The absence of this holy desire in the heart is presumptive proof, either of a decline in spiritual ecstasy, or, that the new birth has never taken place.”

Bless are they which do hunger and thirst after righteousness: for they shall be filled.”

These heaven-given appetites are the proof of a renewed heart, the evidence of a stirring spiritual life…spiritual desires belong to a soul made alive to God. And as the renewed soul hungers and thirsts after righteousness, these holy inward desires break out into earnest, supplicating prayer.

One might well ask, whether the feebleness of our desires for God, the Holy Spirit, and for all the fulness of Christ, is not the cause of our so little praying, and languishing in the exercise of prayer? Do we really feel these inward pantings of desire after heavenly treasure? Do the inbred groanings of desire stir our souls to mighty wrestlings? Alas for us! The fire burns altogether too low. The flaming heat of soul has been tempered down to a tepid lukewarmness. This, it should be remembered, was the central cause of the sad and desperate condition of the Laodicean Christians, of whom the awful condemnation is written that they were “rich, and increased in goods and had need of nothing,” and knew not that they “were wretched, and miserable, and poor, and blind.”

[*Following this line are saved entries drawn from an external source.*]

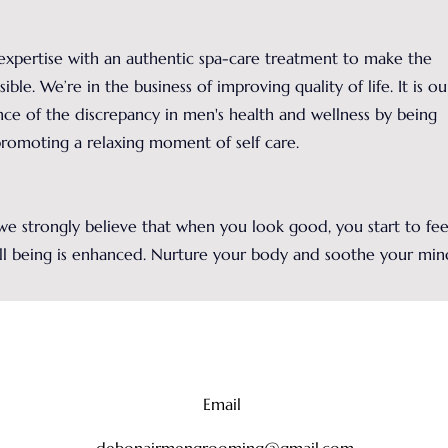
xpertise with an authentic spa-care treatment to make the
ible. We’re in the business of improving quality of life. It is ou
nce of the discrepancy in men's health and wellness by being
promoting a relaxing moment of self care.
e strongly believe that when you look good, you start to fee
ll being is enhanced. Nurture your body and soothe your min
Email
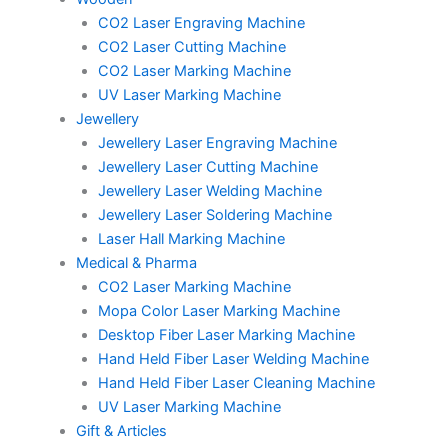
CO2 Laser Engraving Machine
CO2 Laser Cutting Machine
CO2 Laser Marking Machine
UV Laser Marking Machine
Jewellery
Jewellery Laser Engraving Machine
Jewellery Laser Cutting Machine
Jewellery Laser Welding Machine
Jewellery Laser Soldering Machine
Laser Hall Marking Machine
Medical & Pharma
CO2 Laser Marking Machine
Mopa Color Laser Marking Machine
Desktop Fiber Laser Marking Machine
Hand Held Fiber Laser Welding Machine
Hand Held Fiber Laser Cleaning Machine
UV Laser Marking Machine
Gift & Articles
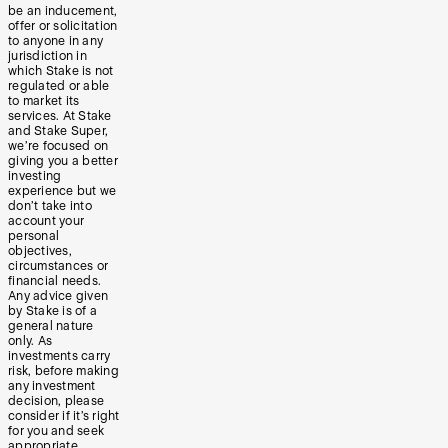
be an inducement,
offer or solicitation
to anyone in any
jurisdiction in
which Stake is not
regulated or able
to market its
services. At Stake
and Stake Super,
we’re focused on
giving you a better
investing
experience but we
don’t take into
account your
personal
objectives,
circumstances or
financial needs.
Any advice given
by Stake is of a
general nature
only. As
investments carry
risk, before making
any investment
decision, please
consider if it’s right
for you and seek
appropriate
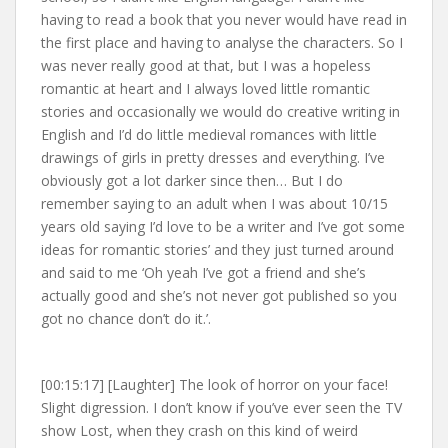
having to read a book that you never would have read in
the first place and having to analyse the characters. So I
was never really good at that, but I was a hopeless
romantic at heart and I always loved little romantic
stories and occasionally we would do creative writing in
English and I’d do little medieval romances with little
drawings of girls in pretty dresses and everything. I’ve
obviously got a lot darker since then… But I do
remember saying to an adult when I was about 10/15
years old saying I’d love to be a writer and I’ve got some
ideas for romantic stories’ and they just turned around
and said to me ‘Oh yeah I’ve got a friend and she’s
actually good and she’s not never got published so you
got no chance don’t do it.’.
[00:15:17] [Laughter] The look of horror on your face!
Slight digression. I don’t know if you’ve ever seen the TV
show Lost, when they crash on this kind of weird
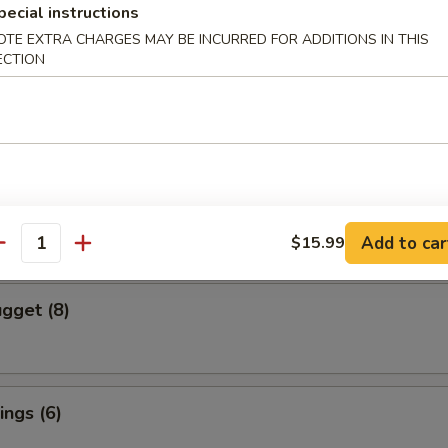
pecial instructions
OTE EXTRA CHARGES MAY BE INCURRED FOR ADDITIONS IN THIS
cs)
ECTION
 Vegetable Dumpling
mpura (4 pcs)
red and Deep Fried Served Tempura Sauce
Add to car
$15.99
antity
gget (8)
ngs (6)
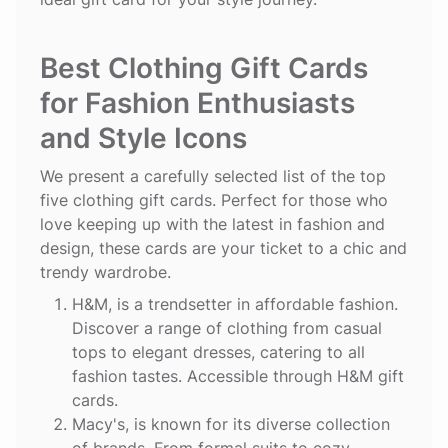
Best Clothing Gift Cards
for Fashion Enthusiasts
and Style Icons
We present a carefully selected list of the top
five clothing gift cards. Perfect for those who
love keeping up with the latest in fashion and
design, these cards are your ticket to a chic and
trendy wardrobe.
H&M
, is a trendsetter in affordable fashion.
Discover a range of clothing from casual
tops to elegant dresses, catering to all
fashion tastes. Accessible through H&M gift
cards.
Macy's
, is known for its diverse collection
of brands. From formal suits to cozy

Again: we might inquire–have we that desire which presses us to close communion with God, which is filled with unutterable burnings, and hold us there through the agony of an intense ands soul-stirred supplication? Our hearts need much to be worked over, not only to get the evil out of them, but to get the good into them. And the foundation and inspiration to the incoming good , is strong, propelling desire. This holy and fervid [i.e. very hot] flame in the soul awakens the interest of heaven, attracts the attention of God, and places at the disposal of those who exercise it, the exhaustless riches of Divine grace.

The dampening of the flame of holy desire, is destructive of the vital and aggressive forces in church life. God requires to be represented by a fiery Church, or He is not in any proper sense, represented at all. God, Himself, is all on fire, and His Church, if it is to be like Him, must also be at white heat. The great and eternal interests of heaven-born, God-given religion are the only things about which His Church can afford to be on fire. Yet, holy zeal need not to be fussy in order to be consuming. Our Lord was the incarnate antithesis of nervous excitability, the absolute opposite of intolerant or clamorous declamation, yet the zeal of God’s house consumed Him; and the world is still feeling the glow of His fierce, consuming flame and responding to it, with an ever-increasing readiness and an ever-enlarging response. ” Source: The Necessity of Prayer – Edward M. Bounds, p. 44-48

Father, we praise your name. Please increase our desire for You. Set our souls aflame for You and Christ. Forgive us for our coldness and lukewarmness. Forgive us where we have let the “worry of the world and the deceitfulness of riches and the desire for other things” choke out your word in our lives and make us unfruitful. Cause us to be consumed with your zeal so that we may be pleasing to you and effective in witnessing to this lost and adulterous generation. We ask this in the precious Name of Jesus. Amen.